■ What to work on ■
From the listing below, copy each line where "icon" occurs.

:: Data records

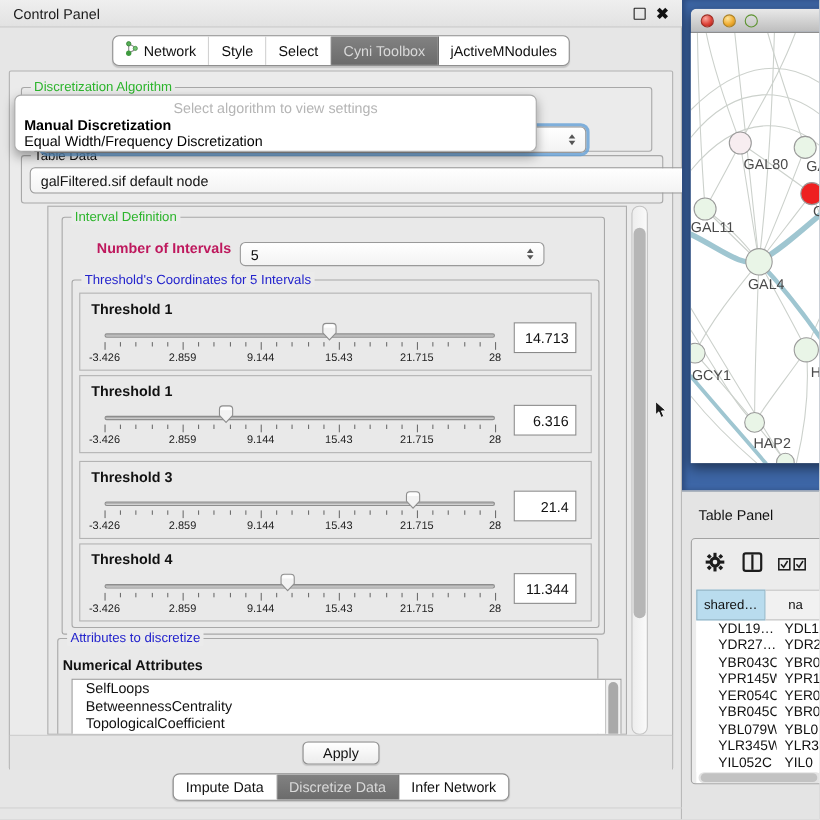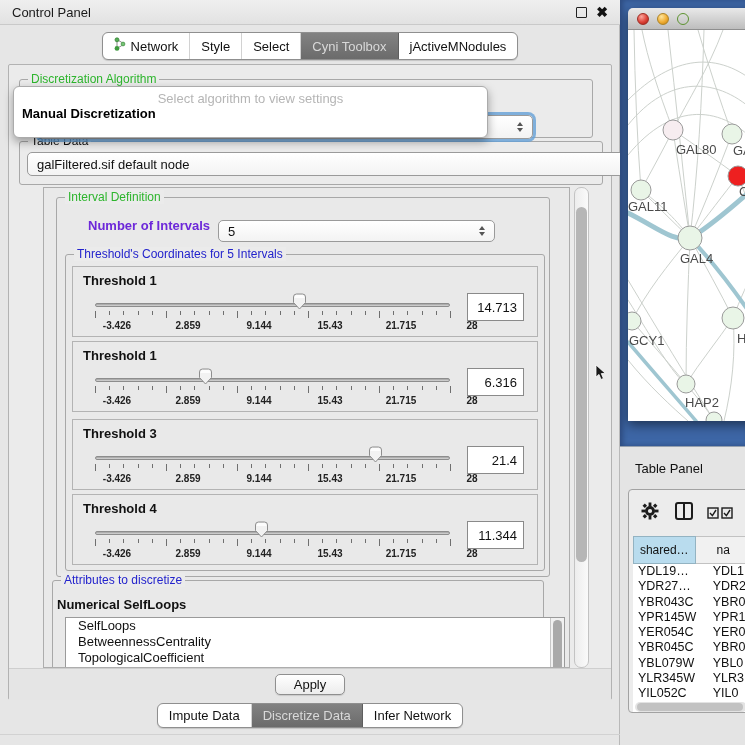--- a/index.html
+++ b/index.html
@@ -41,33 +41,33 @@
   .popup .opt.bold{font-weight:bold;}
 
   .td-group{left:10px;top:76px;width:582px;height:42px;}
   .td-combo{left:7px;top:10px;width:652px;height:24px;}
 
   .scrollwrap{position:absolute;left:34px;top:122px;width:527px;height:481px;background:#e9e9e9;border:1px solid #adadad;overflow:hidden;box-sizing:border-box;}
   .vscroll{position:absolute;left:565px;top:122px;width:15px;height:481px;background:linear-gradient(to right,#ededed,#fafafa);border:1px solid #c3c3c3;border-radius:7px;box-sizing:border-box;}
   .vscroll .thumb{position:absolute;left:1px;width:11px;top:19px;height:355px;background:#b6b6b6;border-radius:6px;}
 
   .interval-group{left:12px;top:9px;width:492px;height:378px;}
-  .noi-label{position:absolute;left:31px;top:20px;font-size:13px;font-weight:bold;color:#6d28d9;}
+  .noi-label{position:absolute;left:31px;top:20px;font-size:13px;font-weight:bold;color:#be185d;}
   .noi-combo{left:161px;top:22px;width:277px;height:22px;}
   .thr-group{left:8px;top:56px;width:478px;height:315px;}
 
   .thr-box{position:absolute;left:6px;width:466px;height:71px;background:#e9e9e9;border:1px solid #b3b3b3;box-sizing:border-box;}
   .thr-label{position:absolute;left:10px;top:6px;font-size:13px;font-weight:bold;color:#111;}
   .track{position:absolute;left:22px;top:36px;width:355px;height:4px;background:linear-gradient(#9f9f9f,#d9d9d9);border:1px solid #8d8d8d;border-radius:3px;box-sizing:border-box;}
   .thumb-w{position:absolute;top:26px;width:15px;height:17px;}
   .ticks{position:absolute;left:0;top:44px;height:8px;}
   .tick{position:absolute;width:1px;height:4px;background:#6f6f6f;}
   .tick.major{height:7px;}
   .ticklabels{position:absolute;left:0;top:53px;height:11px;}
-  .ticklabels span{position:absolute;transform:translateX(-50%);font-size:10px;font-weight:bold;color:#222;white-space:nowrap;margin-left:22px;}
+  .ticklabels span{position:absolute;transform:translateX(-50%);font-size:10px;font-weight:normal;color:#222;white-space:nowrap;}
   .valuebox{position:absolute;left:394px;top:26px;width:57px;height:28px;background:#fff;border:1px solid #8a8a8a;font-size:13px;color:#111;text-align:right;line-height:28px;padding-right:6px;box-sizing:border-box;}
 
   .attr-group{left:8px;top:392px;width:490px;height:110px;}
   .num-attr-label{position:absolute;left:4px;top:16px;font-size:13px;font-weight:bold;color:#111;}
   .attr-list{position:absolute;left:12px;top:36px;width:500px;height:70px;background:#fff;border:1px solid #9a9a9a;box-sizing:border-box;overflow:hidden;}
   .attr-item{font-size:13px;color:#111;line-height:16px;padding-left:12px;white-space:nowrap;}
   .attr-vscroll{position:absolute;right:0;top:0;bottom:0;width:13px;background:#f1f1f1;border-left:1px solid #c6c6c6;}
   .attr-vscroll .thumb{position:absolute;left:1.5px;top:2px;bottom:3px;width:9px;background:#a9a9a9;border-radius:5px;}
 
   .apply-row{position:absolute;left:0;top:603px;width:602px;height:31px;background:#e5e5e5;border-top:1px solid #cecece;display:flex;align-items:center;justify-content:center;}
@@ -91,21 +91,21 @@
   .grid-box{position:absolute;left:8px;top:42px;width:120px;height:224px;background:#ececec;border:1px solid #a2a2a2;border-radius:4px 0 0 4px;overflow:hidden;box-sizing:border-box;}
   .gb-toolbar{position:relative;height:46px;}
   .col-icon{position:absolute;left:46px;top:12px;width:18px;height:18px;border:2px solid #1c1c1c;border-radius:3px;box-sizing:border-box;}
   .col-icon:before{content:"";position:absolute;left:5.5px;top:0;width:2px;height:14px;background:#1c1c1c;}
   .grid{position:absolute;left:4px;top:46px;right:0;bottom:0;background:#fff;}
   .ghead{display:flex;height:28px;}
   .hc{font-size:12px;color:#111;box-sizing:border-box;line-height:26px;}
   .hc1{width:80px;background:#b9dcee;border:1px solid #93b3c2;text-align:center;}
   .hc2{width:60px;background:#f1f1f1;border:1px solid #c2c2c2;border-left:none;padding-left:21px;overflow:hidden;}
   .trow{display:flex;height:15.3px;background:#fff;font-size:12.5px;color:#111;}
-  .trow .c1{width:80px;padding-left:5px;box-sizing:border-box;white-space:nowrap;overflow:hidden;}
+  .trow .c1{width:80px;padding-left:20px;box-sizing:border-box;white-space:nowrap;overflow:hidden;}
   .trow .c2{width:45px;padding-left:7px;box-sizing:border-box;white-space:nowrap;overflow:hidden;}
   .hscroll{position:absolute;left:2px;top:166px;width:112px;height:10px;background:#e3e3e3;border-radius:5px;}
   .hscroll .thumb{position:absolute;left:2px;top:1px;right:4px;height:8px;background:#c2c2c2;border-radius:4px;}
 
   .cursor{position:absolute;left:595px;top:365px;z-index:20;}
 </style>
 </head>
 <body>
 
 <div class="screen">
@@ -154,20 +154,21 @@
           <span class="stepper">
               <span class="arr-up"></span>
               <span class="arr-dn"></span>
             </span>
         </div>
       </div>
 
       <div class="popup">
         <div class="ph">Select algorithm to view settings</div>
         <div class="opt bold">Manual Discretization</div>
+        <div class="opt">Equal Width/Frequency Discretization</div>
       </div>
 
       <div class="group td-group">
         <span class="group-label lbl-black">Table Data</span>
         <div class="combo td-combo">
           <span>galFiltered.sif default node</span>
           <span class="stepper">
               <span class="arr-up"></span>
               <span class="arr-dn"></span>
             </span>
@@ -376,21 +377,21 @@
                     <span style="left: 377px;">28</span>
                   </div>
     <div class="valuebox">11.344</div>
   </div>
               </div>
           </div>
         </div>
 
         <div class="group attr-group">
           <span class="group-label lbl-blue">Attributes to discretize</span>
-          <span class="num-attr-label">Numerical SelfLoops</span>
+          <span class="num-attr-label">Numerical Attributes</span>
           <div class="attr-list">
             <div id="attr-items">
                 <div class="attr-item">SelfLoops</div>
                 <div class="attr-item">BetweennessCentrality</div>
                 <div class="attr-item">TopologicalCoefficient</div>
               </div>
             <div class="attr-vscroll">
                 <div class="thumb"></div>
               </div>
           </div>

::::
:: Data records

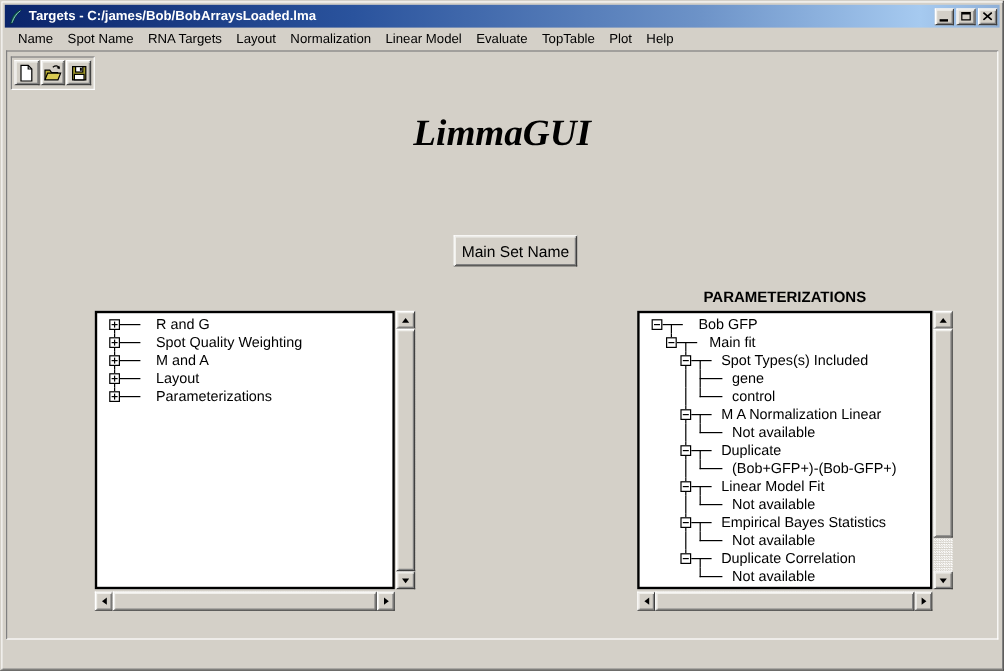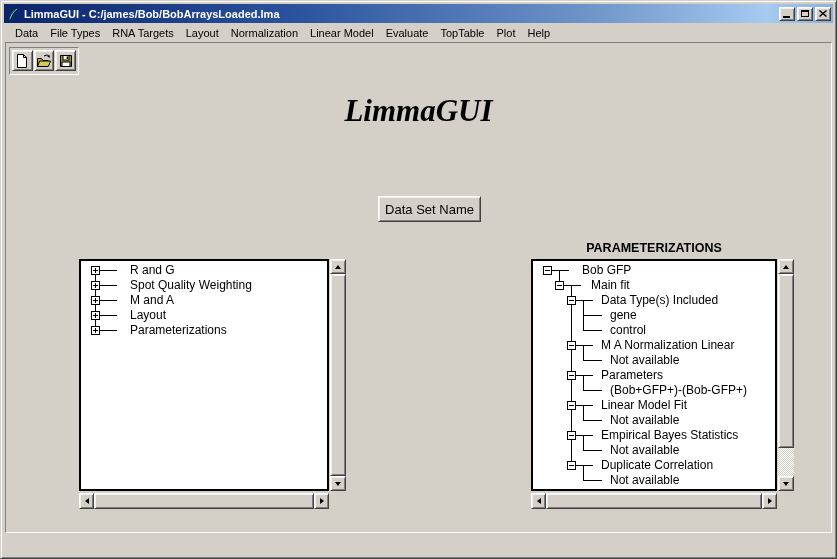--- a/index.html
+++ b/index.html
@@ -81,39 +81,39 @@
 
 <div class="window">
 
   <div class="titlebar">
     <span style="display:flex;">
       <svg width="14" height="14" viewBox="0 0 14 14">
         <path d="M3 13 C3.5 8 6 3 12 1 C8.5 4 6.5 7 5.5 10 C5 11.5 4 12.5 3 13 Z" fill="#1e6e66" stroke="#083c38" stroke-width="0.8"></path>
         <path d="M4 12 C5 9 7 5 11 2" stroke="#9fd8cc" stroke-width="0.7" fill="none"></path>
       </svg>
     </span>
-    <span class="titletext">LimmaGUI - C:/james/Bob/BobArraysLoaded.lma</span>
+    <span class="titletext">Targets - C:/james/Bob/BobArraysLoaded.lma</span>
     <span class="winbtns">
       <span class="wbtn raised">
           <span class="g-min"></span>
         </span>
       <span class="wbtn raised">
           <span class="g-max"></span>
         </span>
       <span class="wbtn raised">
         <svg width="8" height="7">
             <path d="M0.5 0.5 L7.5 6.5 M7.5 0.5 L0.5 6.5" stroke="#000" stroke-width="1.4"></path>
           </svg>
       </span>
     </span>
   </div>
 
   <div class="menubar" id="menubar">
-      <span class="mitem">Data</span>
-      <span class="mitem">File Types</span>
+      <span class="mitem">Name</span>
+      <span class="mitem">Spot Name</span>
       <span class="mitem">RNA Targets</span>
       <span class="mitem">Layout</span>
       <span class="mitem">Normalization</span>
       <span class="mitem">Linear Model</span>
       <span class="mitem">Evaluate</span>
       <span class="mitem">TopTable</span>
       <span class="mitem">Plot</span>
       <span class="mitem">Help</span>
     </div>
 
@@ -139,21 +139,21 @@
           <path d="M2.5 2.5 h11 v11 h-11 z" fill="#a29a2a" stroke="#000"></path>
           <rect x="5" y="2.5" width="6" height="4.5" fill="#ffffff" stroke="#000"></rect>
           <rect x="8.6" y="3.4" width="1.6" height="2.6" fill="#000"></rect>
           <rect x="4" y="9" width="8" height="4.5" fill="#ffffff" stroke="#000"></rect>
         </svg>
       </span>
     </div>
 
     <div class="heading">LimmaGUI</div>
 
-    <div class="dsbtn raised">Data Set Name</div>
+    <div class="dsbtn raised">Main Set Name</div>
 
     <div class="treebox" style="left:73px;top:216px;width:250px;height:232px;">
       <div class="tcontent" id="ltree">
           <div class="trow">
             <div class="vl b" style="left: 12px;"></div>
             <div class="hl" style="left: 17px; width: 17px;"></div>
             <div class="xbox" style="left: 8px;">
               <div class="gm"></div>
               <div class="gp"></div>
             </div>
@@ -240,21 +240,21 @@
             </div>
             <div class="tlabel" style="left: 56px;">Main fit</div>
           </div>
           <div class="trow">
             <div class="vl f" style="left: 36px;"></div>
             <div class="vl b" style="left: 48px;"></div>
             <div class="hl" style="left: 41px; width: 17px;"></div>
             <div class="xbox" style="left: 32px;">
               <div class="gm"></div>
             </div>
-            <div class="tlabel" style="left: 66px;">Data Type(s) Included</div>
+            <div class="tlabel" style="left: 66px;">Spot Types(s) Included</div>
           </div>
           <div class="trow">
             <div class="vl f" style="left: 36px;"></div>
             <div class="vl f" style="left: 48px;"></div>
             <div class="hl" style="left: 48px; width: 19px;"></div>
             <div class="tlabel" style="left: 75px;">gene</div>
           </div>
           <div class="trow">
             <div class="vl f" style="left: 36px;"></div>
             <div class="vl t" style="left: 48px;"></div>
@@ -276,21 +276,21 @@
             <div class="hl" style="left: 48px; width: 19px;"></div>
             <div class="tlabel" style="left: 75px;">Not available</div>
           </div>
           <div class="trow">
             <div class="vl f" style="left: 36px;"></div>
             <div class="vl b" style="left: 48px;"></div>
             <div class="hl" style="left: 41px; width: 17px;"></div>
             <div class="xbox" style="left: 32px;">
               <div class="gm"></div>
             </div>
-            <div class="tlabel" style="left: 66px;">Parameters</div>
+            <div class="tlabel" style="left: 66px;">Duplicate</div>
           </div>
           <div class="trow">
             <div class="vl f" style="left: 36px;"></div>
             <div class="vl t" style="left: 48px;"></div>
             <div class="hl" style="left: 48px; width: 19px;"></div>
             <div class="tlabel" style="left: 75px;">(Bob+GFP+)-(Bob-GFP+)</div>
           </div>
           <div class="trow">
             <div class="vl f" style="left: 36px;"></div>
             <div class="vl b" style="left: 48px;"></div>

::::

■ Answer to the problem ■
   .col-icon{position:absolute;left:46px;top:12px;width:18px;height:18px;border:2px solid #1c1c1c;border-radius:3px;box-sizing:border-box;}
   .col-icon:before{content:"";position:absolute;left:5.5px;top:0;width:2px;height:14px;background:#1c1c1c;}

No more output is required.